OpenELM: Apple’s Groundbreaking Open Language Model

, ,
12 minutes


TL;DR

  • Apple has released OpenELM, an open-source language model that can outperform ChatGPT and GPT-3 in some cases.
  • OpenELM is a decoder-only transformer language model pre-trained on publicly available datasets using on-the-fly tokenization.
  • The model provides the full training framework and checkpoints and includes code for inference on Apple Silicon.
  • OpenELM utilizes a layer-wise scaling strategy, Grouped Query Attention, Switched Gated Linear Unit feed-forward networks, and Rotatory Positional Embeddings for improved accuracy and performance.
  • Apple’s open-sourcing of OpenELM demonstrates its dedication to advancing open research and fostering transparency in the AI field.

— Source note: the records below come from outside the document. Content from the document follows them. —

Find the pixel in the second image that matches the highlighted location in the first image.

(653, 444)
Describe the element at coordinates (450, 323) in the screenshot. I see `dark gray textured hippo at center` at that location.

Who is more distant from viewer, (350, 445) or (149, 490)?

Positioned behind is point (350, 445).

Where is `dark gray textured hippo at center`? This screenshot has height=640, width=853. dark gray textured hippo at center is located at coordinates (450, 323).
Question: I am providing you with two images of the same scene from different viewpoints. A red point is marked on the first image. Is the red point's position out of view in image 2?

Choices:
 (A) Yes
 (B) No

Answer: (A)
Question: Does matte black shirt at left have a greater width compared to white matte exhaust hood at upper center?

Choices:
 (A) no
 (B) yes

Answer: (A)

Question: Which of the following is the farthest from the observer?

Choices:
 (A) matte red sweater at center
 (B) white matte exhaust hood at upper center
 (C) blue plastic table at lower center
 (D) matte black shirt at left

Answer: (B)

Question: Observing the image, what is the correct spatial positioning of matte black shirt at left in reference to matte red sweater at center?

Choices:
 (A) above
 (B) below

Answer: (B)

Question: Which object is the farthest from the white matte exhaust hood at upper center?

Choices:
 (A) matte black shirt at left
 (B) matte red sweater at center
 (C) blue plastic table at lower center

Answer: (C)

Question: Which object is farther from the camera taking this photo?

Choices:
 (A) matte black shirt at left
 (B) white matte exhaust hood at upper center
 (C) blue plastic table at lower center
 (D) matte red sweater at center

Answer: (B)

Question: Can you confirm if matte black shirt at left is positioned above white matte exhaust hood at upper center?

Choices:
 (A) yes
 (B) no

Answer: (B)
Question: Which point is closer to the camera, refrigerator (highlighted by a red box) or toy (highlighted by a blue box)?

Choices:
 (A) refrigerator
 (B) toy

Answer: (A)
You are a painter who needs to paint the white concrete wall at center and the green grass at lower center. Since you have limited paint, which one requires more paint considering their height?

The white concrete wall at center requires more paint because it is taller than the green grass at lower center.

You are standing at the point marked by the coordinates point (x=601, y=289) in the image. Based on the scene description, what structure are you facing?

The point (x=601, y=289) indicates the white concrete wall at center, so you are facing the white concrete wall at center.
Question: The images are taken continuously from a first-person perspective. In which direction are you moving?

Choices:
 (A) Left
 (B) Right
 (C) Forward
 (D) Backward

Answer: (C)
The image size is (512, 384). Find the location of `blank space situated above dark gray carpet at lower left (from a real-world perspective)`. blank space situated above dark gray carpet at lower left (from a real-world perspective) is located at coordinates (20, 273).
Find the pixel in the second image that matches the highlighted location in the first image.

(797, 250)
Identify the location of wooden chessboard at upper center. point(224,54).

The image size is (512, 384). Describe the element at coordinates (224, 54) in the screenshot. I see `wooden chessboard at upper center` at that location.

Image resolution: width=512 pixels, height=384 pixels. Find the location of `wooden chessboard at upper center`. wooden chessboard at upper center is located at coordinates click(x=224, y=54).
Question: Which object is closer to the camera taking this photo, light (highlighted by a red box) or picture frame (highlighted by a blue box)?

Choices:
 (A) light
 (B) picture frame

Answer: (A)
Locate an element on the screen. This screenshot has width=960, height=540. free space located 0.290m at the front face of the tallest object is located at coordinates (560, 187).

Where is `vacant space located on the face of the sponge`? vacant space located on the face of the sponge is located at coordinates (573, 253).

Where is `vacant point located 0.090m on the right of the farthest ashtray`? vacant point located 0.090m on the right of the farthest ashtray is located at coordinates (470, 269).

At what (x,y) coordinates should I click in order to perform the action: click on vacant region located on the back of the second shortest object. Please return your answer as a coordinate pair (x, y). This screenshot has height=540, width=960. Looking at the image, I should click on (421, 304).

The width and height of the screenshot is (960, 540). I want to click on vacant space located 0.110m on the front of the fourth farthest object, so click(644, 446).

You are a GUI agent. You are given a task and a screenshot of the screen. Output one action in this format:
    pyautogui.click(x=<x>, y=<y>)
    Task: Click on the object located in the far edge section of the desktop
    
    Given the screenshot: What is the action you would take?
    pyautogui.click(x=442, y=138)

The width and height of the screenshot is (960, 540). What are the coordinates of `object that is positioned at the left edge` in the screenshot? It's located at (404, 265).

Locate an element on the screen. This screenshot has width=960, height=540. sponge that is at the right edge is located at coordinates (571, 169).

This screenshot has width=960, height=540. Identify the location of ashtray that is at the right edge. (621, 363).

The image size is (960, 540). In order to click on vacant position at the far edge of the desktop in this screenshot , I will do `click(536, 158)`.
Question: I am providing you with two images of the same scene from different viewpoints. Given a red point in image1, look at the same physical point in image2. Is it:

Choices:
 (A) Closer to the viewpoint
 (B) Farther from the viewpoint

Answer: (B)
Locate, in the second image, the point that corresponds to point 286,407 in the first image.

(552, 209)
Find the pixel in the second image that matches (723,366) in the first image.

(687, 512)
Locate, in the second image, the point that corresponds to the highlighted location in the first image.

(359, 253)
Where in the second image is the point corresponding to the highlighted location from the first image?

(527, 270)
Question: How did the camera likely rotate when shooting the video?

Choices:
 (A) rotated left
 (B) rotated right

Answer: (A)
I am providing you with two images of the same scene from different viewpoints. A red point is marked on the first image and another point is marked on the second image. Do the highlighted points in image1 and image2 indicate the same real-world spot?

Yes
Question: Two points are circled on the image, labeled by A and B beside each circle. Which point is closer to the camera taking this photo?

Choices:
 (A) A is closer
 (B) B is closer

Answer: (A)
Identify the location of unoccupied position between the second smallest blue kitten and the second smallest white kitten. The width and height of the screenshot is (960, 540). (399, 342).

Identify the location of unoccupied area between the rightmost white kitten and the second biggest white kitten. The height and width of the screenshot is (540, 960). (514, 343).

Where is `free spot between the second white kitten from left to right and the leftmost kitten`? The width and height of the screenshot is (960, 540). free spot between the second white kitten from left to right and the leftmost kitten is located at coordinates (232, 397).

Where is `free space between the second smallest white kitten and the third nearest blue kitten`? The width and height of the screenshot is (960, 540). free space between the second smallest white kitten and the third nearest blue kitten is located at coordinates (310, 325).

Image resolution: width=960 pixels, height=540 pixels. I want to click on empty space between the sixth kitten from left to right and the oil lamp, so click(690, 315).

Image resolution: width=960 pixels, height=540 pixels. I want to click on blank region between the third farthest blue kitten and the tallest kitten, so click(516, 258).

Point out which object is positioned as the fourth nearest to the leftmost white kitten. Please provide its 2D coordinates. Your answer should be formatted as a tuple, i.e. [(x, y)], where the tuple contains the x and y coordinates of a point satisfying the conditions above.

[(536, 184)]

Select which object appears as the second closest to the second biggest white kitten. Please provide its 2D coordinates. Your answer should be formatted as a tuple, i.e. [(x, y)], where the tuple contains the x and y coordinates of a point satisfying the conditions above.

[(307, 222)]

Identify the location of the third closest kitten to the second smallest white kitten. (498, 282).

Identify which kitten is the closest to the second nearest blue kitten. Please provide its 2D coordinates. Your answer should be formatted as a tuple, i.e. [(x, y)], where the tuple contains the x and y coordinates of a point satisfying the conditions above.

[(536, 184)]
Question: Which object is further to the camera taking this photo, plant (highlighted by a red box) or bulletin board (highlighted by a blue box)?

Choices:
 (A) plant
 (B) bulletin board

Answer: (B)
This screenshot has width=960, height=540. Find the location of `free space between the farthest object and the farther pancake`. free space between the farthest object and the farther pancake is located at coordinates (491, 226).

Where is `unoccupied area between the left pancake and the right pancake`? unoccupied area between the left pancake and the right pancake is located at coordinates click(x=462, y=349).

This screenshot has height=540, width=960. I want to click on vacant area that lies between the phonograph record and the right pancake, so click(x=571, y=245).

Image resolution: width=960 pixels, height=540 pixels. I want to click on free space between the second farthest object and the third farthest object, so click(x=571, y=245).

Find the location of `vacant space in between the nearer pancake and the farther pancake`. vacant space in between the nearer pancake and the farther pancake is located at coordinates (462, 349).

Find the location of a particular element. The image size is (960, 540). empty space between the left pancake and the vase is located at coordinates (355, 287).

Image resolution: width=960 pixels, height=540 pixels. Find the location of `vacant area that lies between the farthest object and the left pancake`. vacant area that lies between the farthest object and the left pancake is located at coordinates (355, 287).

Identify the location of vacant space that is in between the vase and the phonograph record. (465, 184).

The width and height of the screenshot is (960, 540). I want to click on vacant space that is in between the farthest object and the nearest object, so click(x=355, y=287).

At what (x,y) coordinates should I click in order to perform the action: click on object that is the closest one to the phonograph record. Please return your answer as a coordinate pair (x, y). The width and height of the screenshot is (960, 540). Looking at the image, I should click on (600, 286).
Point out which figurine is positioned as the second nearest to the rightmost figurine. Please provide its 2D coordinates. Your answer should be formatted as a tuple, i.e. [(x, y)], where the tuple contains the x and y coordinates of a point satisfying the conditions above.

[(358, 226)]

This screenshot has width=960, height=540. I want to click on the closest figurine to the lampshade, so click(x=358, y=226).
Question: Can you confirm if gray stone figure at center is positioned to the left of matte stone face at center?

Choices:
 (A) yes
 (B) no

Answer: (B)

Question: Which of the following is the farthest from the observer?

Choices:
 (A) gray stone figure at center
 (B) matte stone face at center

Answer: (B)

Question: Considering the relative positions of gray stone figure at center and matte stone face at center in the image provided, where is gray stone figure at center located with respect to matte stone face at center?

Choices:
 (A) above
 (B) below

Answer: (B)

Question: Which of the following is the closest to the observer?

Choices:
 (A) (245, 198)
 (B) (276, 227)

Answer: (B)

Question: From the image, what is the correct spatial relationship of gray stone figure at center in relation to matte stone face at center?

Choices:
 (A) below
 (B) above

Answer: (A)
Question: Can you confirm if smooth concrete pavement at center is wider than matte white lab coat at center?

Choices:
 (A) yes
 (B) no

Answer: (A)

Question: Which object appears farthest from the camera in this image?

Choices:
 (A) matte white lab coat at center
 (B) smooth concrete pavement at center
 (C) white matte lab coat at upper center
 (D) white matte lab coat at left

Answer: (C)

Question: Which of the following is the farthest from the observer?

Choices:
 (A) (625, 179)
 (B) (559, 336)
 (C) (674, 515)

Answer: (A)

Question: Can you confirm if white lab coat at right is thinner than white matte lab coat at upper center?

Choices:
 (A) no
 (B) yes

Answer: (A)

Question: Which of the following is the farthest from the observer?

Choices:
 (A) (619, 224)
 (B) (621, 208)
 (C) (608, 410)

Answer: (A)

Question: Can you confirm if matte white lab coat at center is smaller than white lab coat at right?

Historically, Apple has taken a more reserved approach to artificial intelligence (AI), focusing primarily on enhancing user experiences through subtle AI integrations, such as improvements to Siri. Unlike AI giants like Google and Microsoft, Apple had not prioritized releasing standalone AI products. However, recent years have witnessed a significant shift in this strategy. Apple has ramped up its commitment to AI with an annual investment of about $1 billion, aiming not just to catch up but potentially to lead in the generative AI space. This substantial investment underlines a broader strategy to enhance existing products and explore new AI-driven capabilities across their ecosystem, marking a new era in Apple’s engagement with cutting-edge AI technologies.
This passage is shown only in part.